**Te lezen fragment**
──────────

Teuntje Bos-Cornelisse en Aart Bos
Teuntje Bos-Cornelisse en Aart Bos Herman van Eenbergen

Weggevoerde gemeenteambtenaren herdacht in Leersum

4 oktober 2019 om 14:50 Historie

LEERSUM Loco-burgemeester Gerrit Boonzaaijer legde donderdagochtend om 10 uur een krans bij het oorlogsmonument voor het voormalig gemeentehuis in Leersum. Een gezelschap van nabestaanden, wethouders, raadsleden en andere belangstellenden herdacht de Leersumse gemeenteambtenaren, die op 3 oktober 1944 door de Duitsers werden opgepakt. Deze actie was een represaille voor de arrestatie van de NSB-burgemeester De Boer door het verzet op Dolle Dinsdag. Nabestaande Herman van Eenbergen vertelt het verhaal van zijn grootvader Aart Bos.

Door Edith Hazelzet

Naar aanleiding van berichten over de vermeende opmars van de Geallieerden maakten begin september 1944 vele Nederlanders zich op om hun bevrijders te begroeten. Radio Oranje meldde op Dolle Dinsdag 5 september dat Breda bevrijd zou zijn. Onder Duitsers en NSB-ers brak vervolgens paniek uit. Administraties werden haastig vernietigd en velen sloegen op de vlucht.

TE VROEG Om ontsnappen voor te zijn arresteerden de Binnenlandse Strijdkrachten in Wijk bij Duurstede de NSB-burgemeester J. van der Beke Callenfels en zijn handlangers. Zij werden tijdelijk ondergebracht bij de familie Van Laar in Amerongen en vervolgens op Valkenheide. Hier was intussen ook Frits de Boer, de NSB-burgemeester van de toenmalige gemeente Leersum, gevangengezet door twee Leersumse verzetsstrijders. Hij waarschuwde bij zijn aanhouding: 'Jullie zijn te vroeg'. De zoon van De Boer sloeg alarm waarop een groep SS-ers in actie kwam om de NSB-ers te bevrijden. Op Valkenheide schoten zij de directeur Dirk Noordam, die ziek thuis was, zittend op een stoel voor zijn huis dood. Vervolgens gingen zij naar Amerongen waar zij Willem en Gerrit van Laar, 21 en 19 jaar, doodschoten al hadden deze niets te maken gehad met het vasthouden van de gevangenen op hun boerderij. Van der Beke Callenfels was zelf bij deze strafexpeditie aanwezig.

──────────

Rijen uit een gegevensverzameling:

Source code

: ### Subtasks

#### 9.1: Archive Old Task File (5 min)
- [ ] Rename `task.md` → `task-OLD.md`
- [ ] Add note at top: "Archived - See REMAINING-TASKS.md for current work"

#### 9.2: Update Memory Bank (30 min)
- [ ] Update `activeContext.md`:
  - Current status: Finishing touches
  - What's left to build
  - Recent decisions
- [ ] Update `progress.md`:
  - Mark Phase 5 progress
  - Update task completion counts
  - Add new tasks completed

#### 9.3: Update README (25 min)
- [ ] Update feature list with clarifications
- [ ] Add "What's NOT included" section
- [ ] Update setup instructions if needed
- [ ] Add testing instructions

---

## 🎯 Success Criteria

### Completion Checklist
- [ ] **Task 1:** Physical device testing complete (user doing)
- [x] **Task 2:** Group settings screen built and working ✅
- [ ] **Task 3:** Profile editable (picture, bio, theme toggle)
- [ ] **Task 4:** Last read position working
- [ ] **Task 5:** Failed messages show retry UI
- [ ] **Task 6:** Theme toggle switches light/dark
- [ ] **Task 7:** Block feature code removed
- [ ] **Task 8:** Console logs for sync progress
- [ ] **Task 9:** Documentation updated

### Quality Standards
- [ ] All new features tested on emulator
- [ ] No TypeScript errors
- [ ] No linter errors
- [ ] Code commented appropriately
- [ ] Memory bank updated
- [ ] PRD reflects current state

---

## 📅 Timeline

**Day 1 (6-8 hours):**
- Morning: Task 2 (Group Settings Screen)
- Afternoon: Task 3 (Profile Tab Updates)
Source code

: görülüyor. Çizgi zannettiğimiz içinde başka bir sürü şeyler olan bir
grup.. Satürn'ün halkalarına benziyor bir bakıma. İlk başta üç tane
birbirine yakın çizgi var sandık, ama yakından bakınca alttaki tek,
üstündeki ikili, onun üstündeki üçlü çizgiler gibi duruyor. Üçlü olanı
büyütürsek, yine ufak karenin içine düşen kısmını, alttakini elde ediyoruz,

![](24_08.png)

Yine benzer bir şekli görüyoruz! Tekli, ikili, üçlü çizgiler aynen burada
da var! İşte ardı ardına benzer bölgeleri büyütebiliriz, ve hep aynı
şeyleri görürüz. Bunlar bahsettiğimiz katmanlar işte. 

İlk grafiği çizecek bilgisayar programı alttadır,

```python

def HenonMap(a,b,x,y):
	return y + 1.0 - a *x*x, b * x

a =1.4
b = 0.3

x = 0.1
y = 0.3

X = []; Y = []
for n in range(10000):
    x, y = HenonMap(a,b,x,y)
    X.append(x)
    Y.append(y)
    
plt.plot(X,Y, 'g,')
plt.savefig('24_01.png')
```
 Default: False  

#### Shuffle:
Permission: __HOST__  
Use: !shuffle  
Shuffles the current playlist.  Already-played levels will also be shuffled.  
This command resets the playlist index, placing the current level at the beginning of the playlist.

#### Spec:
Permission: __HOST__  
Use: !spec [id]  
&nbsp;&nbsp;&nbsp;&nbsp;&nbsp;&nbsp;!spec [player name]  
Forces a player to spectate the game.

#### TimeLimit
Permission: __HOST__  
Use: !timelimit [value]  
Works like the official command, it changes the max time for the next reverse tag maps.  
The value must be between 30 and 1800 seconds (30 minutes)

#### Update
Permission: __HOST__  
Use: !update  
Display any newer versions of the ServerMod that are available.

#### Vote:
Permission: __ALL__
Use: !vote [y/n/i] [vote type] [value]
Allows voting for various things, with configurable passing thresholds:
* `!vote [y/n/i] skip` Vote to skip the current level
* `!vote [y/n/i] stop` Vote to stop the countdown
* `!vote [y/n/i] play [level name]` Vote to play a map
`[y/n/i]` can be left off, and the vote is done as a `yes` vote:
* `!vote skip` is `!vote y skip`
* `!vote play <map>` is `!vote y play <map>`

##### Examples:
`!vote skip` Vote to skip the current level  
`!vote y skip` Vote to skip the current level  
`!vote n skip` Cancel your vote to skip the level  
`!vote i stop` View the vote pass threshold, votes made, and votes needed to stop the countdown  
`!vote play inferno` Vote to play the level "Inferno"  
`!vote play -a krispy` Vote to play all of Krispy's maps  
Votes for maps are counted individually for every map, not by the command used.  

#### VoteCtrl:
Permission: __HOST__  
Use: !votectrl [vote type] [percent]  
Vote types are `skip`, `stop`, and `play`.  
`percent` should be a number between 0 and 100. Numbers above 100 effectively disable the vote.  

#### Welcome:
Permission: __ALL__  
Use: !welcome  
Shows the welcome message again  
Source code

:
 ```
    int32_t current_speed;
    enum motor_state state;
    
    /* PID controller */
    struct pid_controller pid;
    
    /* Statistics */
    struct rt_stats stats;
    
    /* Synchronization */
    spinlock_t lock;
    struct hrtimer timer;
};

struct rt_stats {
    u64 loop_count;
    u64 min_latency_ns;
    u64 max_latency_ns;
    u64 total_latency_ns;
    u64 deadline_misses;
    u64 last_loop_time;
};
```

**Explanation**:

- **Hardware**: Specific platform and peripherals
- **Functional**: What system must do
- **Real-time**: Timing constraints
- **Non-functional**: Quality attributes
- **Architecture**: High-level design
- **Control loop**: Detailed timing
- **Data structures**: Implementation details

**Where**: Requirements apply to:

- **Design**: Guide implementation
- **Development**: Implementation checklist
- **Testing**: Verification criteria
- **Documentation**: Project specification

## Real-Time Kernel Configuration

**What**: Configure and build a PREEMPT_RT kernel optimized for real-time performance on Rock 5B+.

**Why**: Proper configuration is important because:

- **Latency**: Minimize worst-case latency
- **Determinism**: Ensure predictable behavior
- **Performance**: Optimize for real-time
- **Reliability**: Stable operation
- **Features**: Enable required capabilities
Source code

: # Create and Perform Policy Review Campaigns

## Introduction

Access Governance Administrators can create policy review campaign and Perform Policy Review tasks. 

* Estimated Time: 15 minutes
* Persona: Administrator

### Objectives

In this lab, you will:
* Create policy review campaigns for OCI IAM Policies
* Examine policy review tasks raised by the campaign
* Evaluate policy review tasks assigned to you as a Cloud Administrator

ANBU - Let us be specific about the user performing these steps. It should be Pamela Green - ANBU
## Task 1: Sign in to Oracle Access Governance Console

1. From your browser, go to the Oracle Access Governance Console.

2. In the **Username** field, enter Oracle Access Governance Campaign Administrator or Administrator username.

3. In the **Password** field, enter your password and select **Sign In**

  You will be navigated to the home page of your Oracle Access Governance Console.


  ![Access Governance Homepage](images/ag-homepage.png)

──────────

**Wat wordt gevraagd**
1. Beantwoord de volgende vragen over het artikel over de herdenking in Leersum.
(a) Hoe laat legde Gerrit Boonzaaijer de krans bij het oorlogsmonument?
(b) Welke stad zou volgens Radio Oranje op Dolle Dinsdag bevrijd zijn?
(c) Wat zei Frits de Boer bij zijn aanhouding?
2. Schrijf een vervolg op het artikel over de herdenking in Leersum, te beginnen na de laatste zin.

**Antwoorden**
1.
(a) Om 10 uur 's ochtends, op donderdag.
(b) Breda.
(c) 'Jullie zijn te vroeg'.

2.
NEUENGAMME Er volgden nog meer represailles voor de gevangenneming van de burgemeesters. Gemeentesecretaris Gerrit Bos werd opgepakt en keerde zwaar mishandeld terug. Onder het voorwendsel dat het verzet er 's avonds zou vergaderen en er wapens en munitie werden bewaard en persoonsbewijzen vervalst, werd het gemeentehuis van Leersum op 3 oktober 1944 door zestien zwaarbewapende Duitsers omsingeld. Zowel de gemeenteambtenaren Aart Bos, Aart de Ridder, Frederik den Hartog, stagiair Peter Vlijm, als de heren Van der Horst en Klein, leden van de Leersumse evacuatiedienst, werden gearresteerd. Bakker Adriaan van den Berg, die de straat overstak om zijn vrouw aan de overkant gerust te stellen, werd ook meegenomen. De mannen werden, na een etmaal in het postkantoor van Doorn, overgebracht naar Kamp Amersfoort vanwaar zij op 11 oktober met 600 Puttenaren op transport werden gezet naar concentratiekamp Neuengamme. Later werden de heren Van Soest en Terburg ook nog op transport gesteld. Van de groep keerden alleen Van der Horst en Klein terug. De rest kwam om in Neuengamme zelf, of in een van de tachtig bijkampen.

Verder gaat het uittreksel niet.